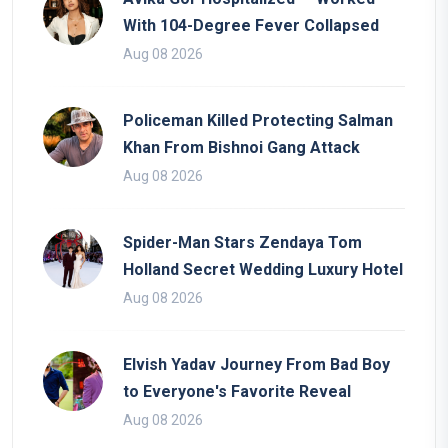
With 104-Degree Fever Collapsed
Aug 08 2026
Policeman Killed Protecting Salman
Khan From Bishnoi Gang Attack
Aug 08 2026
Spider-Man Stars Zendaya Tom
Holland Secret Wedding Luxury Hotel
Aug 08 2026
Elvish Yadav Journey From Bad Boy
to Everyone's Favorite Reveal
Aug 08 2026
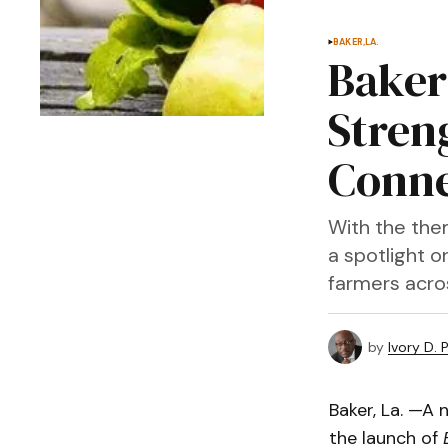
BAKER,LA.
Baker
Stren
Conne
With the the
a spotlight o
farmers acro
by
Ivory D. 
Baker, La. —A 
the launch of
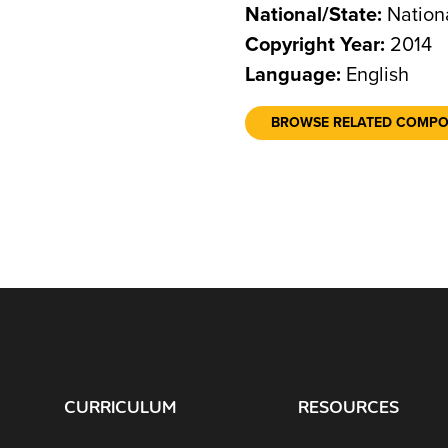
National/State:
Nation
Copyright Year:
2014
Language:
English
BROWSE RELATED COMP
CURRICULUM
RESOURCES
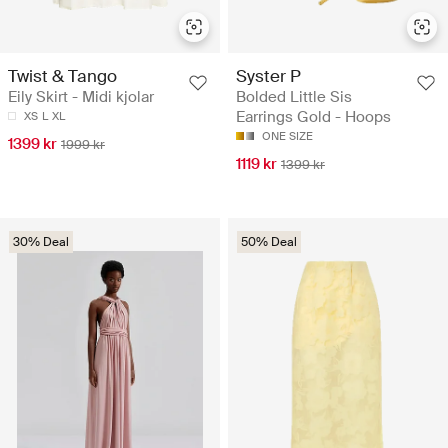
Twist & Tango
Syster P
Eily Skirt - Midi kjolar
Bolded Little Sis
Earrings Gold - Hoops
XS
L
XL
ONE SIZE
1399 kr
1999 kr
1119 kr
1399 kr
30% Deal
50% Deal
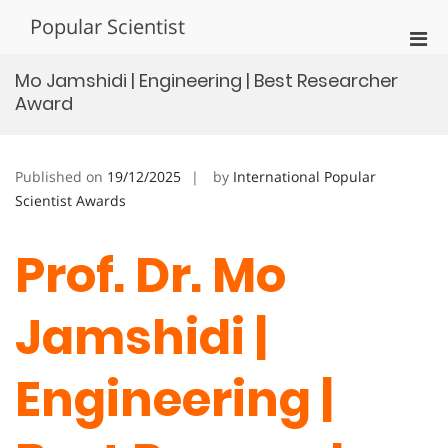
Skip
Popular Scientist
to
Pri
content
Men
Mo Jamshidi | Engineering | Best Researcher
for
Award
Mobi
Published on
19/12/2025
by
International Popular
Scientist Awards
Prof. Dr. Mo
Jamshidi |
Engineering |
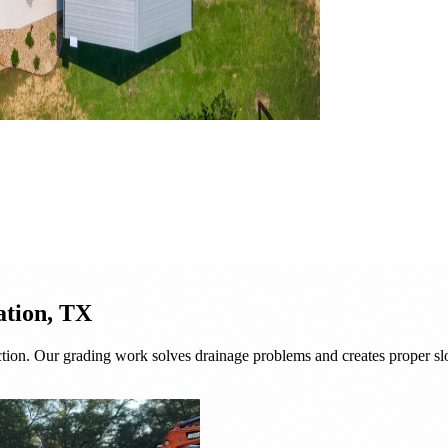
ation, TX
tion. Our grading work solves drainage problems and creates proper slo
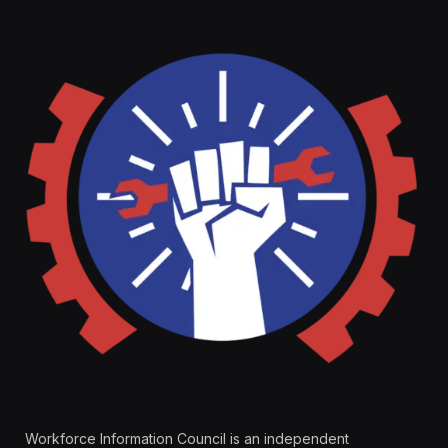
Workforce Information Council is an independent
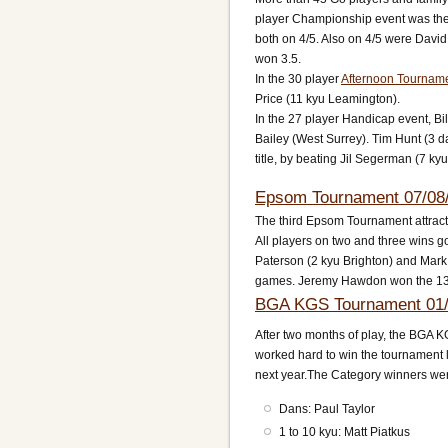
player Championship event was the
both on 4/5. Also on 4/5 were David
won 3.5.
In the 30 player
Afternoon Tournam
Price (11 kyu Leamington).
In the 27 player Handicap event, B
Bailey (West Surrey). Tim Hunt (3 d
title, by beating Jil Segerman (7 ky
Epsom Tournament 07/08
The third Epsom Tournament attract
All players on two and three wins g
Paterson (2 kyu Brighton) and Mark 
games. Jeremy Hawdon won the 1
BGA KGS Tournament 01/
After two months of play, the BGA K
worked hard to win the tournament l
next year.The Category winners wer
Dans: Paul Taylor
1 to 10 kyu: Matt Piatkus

= = =

TASK DIRECTIONS: Restate the records in full and word for word, but keep the pictures out.

OUTPUT FOR THIS TASK:
With 104-Degree Fever Collapsed
Aug 08 2026
Policeman Killed Protecting Salman
Khan From Bishnoi Gang Attack
Aug 08 2026
Spider-Man Stars Zendaya Tom
Holland Secret Wedding Luxury Hotel
Aug 08 2026
Elvish Yadav Journey From Bad Boy
to Everyone's Favorite Reveal
Aug 08 2026
BAKER,LA.
Baker
Stren
Conne
With the the
a spotlight o
farmers acro
by
Ivory D. 
Baker, La. —A 
the launch of
National/State:
Nation
Copyright Year:
2014
Language:
English
BROWSE RELATED COMP
CURRICULUM
RESOURCES
Twist & Tango
Syster P
Eily Skirt - Midi kjolar
Bolded Little Sis
Earrings Gold - Hoops
XS
L
XL
ONE SIZE
1399 kr
1999 kr
1119 kr
1399 kr
30% Deal
50% Deal
Skip
Popular Scientist
to
Pri
content
Men
Mo Jamshidi | Engineering | Best Researcher
for
Award
Mobi
Published on
19/12/2025
by
International Popular
Scientist Awards
Prof. Dr. Mo
Jamshidi |
Engineering |
ation, TX
tion. Our grading work solves drainage problems and creates proper slo
Workforce Information Council is an independent
player Championship event was the
both on 4/5. Also on 4/5 were David
won 3.5.
In the 30 player
Afternoon Tournam
Price (11 kyu Leamington).
In the 27 player Handicap event, B
Bailey (West Surrey). Tim Hunt (3 d
title, by beating Jil Segerman (7 ky
Epsom Tournament 07/08
The third Epsom Tournament attract
All players on two and three wins g
Paterson (2 kyu Brighton) and Mark 
games. Jeremy Hawdon won the 1
BGA KGS Tournament 01/
After two months of play, the BGA K
worked hard to win the tournament l
next year.The Category winners wer
Dans: Paul Taylor
1 to 10 kyu: Matt Piatkus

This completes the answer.